In a filing submitted Friday, Microsoft says company employees met with FCC officials and informed them that the report relies on data that “appears to overstate the extent to which broadband is actually available throughout the nation.”
The FCC's draft report, released last month, concludes that broadband is being deployed on a “reasonable and timely” basis. The report says 19.1 Americans lacked access to a fixed broadband connection at speeds of at least 25 Mbps downstream at the end of 2017 -- marking a drop from 26.1 million the year before.
But Microsoft says its observations conflict with the data in the FCC's draft report, which comes from Internet service providers. “In some areas the Commission's broadband availability data suggests that Internet service providers ... have reported significant broadband availability (25 Mbps down/3 Mbps up) while Microsoft’s usage data indicates that only a small percentage of consumers actually access the Internet at broadband speeds in those areas,” Microsoft senior director for regulatory affairs Paula Boyd wrote in the filing.

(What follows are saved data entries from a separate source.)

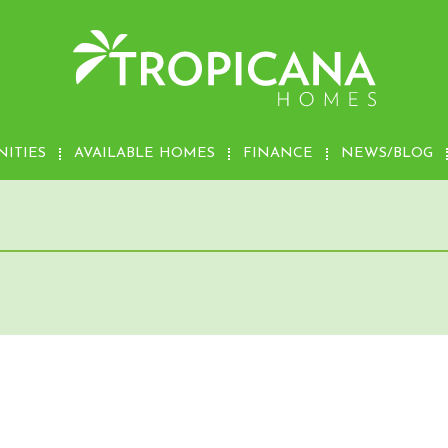
ITIES
AVAILABLE HOMES
FINANCE
NEWS/BLOG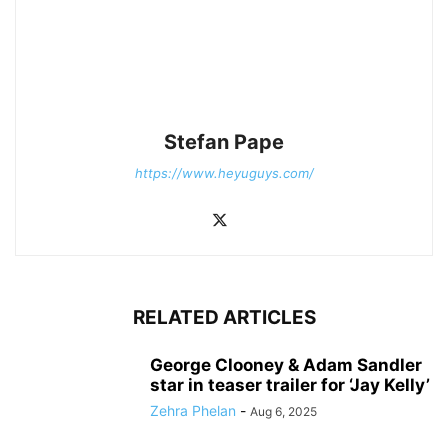
Stefan Pape
https://www.heyuguys.com/
RELATED ARTICLES
George Clooney & Adam Sandler
star in teaser trailer for ‘Jay Kelly’
Zehra Phelan
-
Aug 6, 2025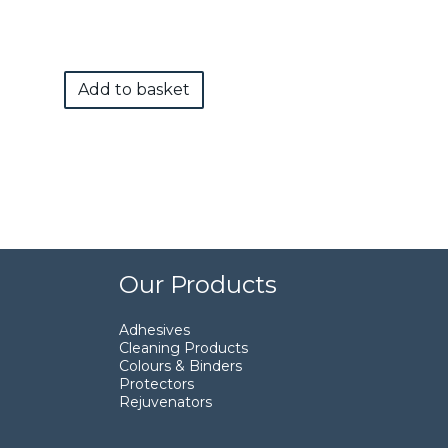
Add to basket
Our Products
Adhesives
Cleaning Products
Colours & Binders
Protectors
Rejuvenators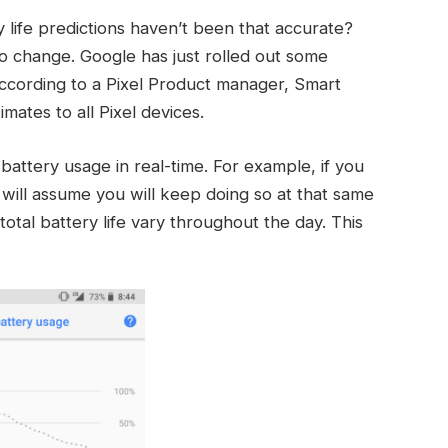
life predictions haven’t been that accurate?
 to change. Google has just rolled out some
ccording to a Pixel Product manager, Smart
mates to all Pixel devices.
battery usage in real-time. For example, if you
t will assume you will keep doing so at that same
total battery life vary throughout the day. This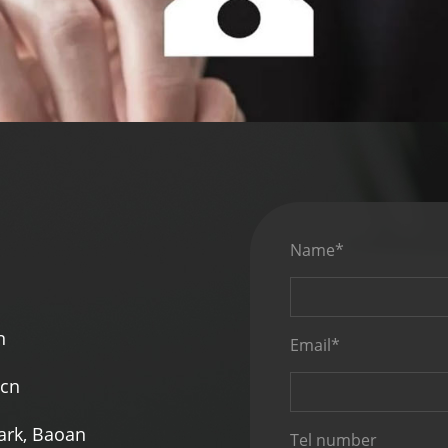
Name*
n
Email*
.cn
Park, Baoan
Tel number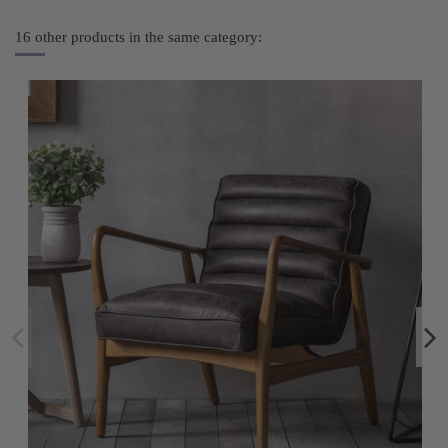
16 other products in the same category:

The company also suggested last week that the FCC's report should draw on a broader array of data -- including information from third parties like Microsoft.
FCC Commissioner Jessica Rosenworcel, who has previously criticized the draft report, said today that its conclusion “is just not credible.”
“The agency is badly in need of better data and a more honest assessment of the state of broadband deployment,” she said in a statement provided to MediaPost. “This draft report simply doesn't reflect the state of things on the ground."
Microsoft weighed in with its concerns several days after advocacy group Free Press said the draft report was partially based on faulty data provided by the internet service provider BarrierFree. That company erroneously reported in a December 2017 filing that it offered fiber-to-the-home and fixed wireless service at speeds of nearly 1 GB to Census blocks containing almost 62 million people, according to Free Press.
The incorrect information resulted in “a massive over-statement of the change in broadband deployment at the national level during 2017,” Free Press told the FCC.